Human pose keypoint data
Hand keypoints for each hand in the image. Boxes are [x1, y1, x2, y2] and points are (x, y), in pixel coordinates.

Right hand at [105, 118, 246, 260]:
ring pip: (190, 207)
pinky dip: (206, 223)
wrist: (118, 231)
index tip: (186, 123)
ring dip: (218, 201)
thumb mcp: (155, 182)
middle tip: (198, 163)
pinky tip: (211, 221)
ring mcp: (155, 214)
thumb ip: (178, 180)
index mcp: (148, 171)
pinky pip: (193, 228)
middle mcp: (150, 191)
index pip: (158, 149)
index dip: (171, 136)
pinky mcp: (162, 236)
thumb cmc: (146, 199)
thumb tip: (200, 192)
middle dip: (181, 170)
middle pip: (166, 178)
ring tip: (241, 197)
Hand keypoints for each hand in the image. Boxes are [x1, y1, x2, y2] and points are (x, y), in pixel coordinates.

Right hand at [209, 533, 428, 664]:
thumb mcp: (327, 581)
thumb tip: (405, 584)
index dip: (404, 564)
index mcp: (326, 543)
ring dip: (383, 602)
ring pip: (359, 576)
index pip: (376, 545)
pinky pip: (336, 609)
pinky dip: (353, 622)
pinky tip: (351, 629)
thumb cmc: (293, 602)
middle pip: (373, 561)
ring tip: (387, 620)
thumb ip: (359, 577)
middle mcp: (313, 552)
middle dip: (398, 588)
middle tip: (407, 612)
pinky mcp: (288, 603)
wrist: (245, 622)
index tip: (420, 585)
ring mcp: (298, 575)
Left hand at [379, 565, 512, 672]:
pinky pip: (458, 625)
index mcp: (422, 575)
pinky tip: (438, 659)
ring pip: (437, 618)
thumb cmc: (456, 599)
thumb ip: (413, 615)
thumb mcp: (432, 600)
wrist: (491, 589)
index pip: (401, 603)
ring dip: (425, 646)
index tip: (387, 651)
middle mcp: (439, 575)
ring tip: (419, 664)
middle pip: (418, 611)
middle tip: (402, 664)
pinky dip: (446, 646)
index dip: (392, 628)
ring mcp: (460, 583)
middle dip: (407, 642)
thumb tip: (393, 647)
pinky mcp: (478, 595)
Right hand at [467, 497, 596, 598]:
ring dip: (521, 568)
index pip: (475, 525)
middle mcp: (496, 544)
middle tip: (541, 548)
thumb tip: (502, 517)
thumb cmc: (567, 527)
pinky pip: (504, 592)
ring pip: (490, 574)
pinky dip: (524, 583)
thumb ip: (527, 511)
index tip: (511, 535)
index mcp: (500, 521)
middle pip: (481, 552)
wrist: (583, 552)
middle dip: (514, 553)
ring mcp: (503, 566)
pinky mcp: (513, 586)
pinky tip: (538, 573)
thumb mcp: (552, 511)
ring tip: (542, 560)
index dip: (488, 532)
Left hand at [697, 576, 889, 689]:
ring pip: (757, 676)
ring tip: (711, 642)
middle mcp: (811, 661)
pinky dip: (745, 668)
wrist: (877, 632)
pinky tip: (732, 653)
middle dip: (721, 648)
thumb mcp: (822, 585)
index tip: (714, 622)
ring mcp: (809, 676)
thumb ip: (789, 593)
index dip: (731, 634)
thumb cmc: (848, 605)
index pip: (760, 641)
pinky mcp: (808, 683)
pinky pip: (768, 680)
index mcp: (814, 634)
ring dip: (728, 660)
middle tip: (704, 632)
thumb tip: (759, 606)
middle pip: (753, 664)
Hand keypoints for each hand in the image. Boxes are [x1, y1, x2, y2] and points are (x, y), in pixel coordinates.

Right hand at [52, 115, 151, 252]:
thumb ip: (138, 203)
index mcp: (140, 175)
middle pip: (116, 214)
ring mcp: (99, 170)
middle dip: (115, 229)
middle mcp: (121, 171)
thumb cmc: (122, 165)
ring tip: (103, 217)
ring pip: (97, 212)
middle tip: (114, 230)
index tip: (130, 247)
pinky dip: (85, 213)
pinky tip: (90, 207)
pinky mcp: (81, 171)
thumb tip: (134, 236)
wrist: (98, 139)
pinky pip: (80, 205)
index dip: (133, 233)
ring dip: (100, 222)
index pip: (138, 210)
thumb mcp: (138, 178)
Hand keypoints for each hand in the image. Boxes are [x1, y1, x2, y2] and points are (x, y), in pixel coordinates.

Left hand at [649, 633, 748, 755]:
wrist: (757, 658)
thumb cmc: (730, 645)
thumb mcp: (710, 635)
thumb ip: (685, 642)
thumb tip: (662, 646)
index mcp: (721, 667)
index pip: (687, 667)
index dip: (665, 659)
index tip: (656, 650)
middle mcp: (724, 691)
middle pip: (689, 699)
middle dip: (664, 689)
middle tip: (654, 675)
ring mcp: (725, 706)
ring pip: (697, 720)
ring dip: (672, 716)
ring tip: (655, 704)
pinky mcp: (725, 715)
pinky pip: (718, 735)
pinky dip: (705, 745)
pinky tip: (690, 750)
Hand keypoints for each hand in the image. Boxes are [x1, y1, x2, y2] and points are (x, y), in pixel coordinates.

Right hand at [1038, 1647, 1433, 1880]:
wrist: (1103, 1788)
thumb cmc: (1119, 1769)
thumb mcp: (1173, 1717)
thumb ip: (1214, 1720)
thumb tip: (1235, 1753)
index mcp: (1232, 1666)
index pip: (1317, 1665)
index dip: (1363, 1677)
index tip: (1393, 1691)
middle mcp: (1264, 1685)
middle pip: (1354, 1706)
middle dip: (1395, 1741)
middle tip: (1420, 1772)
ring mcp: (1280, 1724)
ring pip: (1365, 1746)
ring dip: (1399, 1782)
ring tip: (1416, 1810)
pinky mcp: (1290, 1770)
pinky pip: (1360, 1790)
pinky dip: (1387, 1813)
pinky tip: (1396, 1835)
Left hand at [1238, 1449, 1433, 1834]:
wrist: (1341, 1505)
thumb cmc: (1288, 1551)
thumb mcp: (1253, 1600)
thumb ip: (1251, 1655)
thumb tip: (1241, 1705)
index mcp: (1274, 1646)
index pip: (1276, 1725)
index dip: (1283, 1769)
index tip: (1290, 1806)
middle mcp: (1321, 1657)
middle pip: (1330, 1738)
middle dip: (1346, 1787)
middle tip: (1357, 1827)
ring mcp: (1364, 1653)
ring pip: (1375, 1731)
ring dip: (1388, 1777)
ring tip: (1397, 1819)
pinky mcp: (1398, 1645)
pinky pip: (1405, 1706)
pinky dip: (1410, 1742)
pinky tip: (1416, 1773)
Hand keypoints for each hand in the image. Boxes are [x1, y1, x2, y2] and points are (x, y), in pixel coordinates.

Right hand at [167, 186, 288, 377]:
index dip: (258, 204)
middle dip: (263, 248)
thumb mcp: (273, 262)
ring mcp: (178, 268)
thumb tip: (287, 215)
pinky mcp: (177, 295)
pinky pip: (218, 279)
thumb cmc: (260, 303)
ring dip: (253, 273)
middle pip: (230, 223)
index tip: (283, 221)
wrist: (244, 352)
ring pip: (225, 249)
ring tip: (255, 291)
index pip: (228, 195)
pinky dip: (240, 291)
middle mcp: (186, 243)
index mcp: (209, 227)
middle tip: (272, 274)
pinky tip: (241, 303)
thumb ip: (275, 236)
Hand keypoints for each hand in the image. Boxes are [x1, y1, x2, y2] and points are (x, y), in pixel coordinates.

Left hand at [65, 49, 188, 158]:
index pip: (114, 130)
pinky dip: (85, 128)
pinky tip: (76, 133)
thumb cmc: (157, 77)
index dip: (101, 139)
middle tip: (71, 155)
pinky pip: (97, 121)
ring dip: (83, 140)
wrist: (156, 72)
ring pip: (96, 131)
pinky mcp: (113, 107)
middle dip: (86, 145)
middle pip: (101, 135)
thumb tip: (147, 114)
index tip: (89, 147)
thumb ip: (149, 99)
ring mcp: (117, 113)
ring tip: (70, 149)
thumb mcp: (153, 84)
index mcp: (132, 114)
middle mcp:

Task description —
Extract from the records above the lines from the one containing "pinky tip: (351, 629)" to the one containing "index tip: (420, 585)", both lines included, exactly as they appear and with nothing else.

Answer area —
pinky tip: (351, 629)
thumb cmc: (293, 602)
middle pip: (373, 561)
ring tip: (387, 620)
thumb ip: (359, 577)
middle mcp: (313, 552)
middle dip: (398, 588)
middle tip: (407, 612)
pinky mcp: (288, 603)
wrist: (245, 622)
index tip: (420, 585)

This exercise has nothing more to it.